CONSIGNE: Réécrivez le passage du texte sur la calligraphie en commençant par « La calligraphie n’est » et en terminant par « partie du chemin. », où « obstacle » devient « frein ».

EXTRAIT:
L’attention au cœur du geste

En ce début de XXIe siècle, nous vivons dans un monde d’immédiateté.
Un clic suffit pour obtenir une réponse.
Quelques mots, et une image IA apparaît.
Un cours, et l’on s’attend presque à devenir « expert ».
On nous a habitués à comprendre vite. Et lorsque la compréhension ne vient pas immédiatement, lorsque ça résiste, on passe souvent à autre chose.
La calligraphie, elle, fonctionne presque à l’opposé.
Elle impose un autre rythme.
Non par caprice, mais parce que le corps doit apprendre : la main, l’œil, la coordination. Et cela ne se télécharge pas.
Souvent, mes élèves comprennent ce que je leur montre… mais n’y arrivent pas tout de suite. Ils rencontrent alors une expérience devenue rare : celle d’un temps plus lent.
Un temps fait de répétitions, d’essais et d’ajustements.
Mais ce temps n’est pas figé ni inaccessible. Dès les premiers essais, il est possible de tracer ses premières lettres et de ressentir déjà le plaisir du geste. C’est souvent ce premier déclic qui donne envie de poursuivre.
Puis peu à peu, la progression s’inscrit. Les lettres émergent, les formes s’équilibrent, et le tracé gagne en assurance.
La calligraphie n’est pas difficile parce qu’elle est compliquée.
Elle est exigeante parce qu’elle demande de l’attention.
Aujourd’hui, la difficulté est souvent perçue comme un obstacle.
Mais en calligraphie, elle fait simplement partie du chemin.
Et lorsque, au fil des semaines, la pratique s’installe, la progression devient tangible. Je vois les yeux de mes élèves s’illuminer quand ils regardent les mots et les phrases qu’ils tracent désormais avec plus d’aisance.
Je sais alors qu’ils ont compris quelque chose d’essentiel : la valeur de leur attention, et la satisfaction de voir naître, peu à peu, un geste qui leur appartient.

DONNÉES ENREGISTRÉES:
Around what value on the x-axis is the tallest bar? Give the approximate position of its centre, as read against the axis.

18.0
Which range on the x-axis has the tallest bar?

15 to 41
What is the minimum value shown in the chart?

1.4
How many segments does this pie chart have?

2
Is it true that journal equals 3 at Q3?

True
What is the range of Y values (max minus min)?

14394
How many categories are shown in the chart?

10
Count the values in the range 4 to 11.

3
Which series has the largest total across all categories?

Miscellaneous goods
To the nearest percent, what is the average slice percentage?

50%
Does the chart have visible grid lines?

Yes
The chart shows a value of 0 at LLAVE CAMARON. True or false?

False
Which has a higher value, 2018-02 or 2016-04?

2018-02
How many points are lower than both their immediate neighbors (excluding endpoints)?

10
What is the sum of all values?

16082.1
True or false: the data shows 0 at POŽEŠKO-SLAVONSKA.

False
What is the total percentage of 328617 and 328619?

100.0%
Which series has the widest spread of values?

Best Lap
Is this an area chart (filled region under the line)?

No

CORRIGÉ:
La calligraphie n’est pas difficile parce qu’elle est compliquée.
Elle est exigeante parce qu’elle demande de l’attention.
Aujourd’hui, la difficulté est souvent perçue comme un frein.
Mais en calligraphie, elle fait simplement partie du chemin.